And this in turn brings me to Witherington’s objection #2: “the fact that God is called a warrior in the OT tells us absolutely nothing about whether and when God’s people should be. It is irrelevant.” I note the revealing little phrase “in the OT.” But in one sense, I agree with Witherington here. Some pacifists will happily confess that God is a warrior, and draw the conclusion that since God fights battles, we need not and should not. The fact that God is a warrior doesn’t by itself resolve the question of Christian involvement in war.

What is needed: Please repeat the passage on God as a warrior word for word, starting with "And this in" and going on through "involvement in war.".

Data:
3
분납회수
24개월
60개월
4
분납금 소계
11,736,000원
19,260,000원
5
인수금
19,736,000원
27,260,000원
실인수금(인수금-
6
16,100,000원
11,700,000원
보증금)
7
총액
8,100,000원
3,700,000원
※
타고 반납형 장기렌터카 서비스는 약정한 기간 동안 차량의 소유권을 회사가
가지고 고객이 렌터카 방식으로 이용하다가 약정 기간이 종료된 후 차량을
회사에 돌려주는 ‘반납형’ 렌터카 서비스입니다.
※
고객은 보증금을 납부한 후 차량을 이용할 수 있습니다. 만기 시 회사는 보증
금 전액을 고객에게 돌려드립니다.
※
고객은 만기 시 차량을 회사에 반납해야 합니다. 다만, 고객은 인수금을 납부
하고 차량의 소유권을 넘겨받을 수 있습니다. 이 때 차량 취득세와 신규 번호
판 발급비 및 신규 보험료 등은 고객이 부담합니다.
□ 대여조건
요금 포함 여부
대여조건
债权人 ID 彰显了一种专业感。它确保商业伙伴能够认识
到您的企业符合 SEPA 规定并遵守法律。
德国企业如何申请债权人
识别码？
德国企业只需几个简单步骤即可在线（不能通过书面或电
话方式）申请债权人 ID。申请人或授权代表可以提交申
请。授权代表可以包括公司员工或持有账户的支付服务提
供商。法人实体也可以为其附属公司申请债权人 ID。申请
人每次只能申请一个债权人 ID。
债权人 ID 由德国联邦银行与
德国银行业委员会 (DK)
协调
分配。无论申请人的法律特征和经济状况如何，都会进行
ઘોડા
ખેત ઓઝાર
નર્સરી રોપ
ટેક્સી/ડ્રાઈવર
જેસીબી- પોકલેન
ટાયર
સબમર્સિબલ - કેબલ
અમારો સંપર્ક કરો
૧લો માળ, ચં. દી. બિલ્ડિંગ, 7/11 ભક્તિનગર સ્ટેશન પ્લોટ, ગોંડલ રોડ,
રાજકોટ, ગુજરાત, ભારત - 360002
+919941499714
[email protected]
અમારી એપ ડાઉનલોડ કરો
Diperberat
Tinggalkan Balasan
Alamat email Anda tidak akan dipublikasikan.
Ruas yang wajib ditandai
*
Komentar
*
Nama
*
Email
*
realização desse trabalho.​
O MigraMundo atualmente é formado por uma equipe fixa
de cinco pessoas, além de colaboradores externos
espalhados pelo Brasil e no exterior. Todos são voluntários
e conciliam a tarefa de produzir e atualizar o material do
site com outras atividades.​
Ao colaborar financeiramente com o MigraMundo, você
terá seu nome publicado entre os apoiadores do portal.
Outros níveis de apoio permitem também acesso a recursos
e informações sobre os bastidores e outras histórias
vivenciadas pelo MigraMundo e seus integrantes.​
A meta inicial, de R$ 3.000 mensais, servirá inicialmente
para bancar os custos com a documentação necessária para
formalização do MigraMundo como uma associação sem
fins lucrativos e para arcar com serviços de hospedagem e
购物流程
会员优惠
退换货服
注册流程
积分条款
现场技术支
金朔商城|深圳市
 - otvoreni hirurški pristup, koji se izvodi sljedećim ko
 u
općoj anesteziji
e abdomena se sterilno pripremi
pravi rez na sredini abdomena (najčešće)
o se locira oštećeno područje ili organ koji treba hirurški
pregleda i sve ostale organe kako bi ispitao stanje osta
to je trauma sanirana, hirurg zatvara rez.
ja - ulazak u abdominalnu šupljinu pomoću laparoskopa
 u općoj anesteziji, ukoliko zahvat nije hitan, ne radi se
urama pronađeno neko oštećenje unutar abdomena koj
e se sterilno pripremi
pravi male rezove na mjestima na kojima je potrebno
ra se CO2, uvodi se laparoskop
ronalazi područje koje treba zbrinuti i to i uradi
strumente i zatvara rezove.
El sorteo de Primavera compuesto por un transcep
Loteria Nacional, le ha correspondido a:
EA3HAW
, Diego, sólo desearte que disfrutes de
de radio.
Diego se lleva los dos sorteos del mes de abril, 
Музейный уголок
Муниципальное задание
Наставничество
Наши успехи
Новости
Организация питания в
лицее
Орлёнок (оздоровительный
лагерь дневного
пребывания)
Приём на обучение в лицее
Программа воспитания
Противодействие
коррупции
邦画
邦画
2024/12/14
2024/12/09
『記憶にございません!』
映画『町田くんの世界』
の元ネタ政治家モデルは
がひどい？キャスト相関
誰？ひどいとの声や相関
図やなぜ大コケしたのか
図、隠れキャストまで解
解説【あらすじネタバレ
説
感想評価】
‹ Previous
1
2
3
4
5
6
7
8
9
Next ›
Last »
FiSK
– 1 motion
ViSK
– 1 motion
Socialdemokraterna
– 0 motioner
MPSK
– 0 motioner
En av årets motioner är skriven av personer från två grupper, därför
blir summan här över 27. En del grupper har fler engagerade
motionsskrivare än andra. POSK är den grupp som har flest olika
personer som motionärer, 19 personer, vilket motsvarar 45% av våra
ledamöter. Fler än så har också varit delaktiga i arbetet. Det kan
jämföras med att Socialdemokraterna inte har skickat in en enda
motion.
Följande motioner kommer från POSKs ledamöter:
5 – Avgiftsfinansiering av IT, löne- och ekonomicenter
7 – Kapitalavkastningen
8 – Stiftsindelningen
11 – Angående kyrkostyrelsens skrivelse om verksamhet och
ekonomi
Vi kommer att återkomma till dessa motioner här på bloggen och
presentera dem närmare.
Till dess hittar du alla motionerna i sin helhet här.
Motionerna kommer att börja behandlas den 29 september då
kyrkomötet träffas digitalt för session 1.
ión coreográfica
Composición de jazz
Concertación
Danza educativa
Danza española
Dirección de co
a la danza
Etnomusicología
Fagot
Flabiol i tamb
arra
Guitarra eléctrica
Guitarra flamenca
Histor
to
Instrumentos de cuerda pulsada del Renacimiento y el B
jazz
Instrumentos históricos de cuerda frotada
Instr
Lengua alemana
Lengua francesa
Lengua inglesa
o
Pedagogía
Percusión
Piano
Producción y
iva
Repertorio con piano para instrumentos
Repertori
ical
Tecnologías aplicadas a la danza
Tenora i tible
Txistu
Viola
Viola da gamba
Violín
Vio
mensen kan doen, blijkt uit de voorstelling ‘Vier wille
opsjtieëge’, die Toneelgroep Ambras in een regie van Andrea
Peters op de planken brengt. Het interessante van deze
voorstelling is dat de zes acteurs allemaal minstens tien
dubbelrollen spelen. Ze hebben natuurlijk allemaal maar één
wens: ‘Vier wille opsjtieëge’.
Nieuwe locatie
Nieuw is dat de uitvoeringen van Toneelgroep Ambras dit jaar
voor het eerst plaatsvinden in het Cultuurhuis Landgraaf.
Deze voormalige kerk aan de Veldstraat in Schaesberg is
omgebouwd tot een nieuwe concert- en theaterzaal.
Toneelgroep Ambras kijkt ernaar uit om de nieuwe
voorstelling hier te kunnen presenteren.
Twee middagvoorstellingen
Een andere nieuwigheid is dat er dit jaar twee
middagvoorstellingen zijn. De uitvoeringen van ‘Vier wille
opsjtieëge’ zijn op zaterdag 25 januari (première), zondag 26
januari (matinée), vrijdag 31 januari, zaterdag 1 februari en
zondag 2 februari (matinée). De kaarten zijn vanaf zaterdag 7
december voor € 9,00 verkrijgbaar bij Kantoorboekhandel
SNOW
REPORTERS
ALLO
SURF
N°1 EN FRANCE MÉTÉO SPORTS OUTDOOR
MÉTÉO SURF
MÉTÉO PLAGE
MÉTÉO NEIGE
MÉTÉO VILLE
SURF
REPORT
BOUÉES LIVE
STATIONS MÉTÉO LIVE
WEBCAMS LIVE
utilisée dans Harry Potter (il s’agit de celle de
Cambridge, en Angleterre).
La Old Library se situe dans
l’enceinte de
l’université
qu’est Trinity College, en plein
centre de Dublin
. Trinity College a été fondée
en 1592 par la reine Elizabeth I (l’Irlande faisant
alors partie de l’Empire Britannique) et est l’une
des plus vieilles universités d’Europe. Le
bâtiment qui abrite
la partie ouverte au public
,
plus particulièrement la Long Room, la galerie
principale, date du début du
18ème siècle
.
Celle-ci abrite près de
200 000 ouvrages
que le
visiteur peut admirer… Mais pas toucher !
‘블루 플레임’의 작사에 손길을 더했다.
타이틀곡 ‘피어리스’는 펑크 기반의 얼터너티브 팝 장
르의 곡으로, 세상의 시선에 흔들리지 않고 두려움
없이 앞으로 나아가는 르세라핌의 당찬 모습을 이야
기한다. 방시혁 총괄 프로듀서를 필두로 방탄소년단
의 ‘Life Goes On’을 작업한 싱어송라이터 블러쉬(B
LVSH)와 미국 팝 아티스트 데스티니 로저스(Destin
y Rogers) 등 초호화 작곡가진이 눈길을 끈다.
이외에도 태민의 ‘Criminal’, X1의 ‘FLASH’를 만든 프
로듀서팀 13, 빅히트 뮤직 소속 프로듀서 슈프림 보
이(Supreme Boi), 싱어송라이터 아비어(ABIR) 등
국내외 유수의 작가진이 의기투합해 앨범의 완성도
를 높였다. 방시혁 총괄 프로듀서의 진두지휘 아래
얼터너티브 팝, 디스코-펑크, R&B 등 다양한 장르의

Finished exercise:
And this in turn brings me to Witherington’s objection #2: “the fact that God is called a warrior in the OT tells us absolutely nothing about whether and when God’s people should be. It is irrelevant.” I note the revealing little phrase “in the OT.” But in one sense, I agree with Witherington here. Some pacifists will happily confess that God is a warrior, and draw the conclusion that since God fights battles, we need not and should not. The fact that God is a warrior doesn’t by itself resolve the question of Christian involvement in war.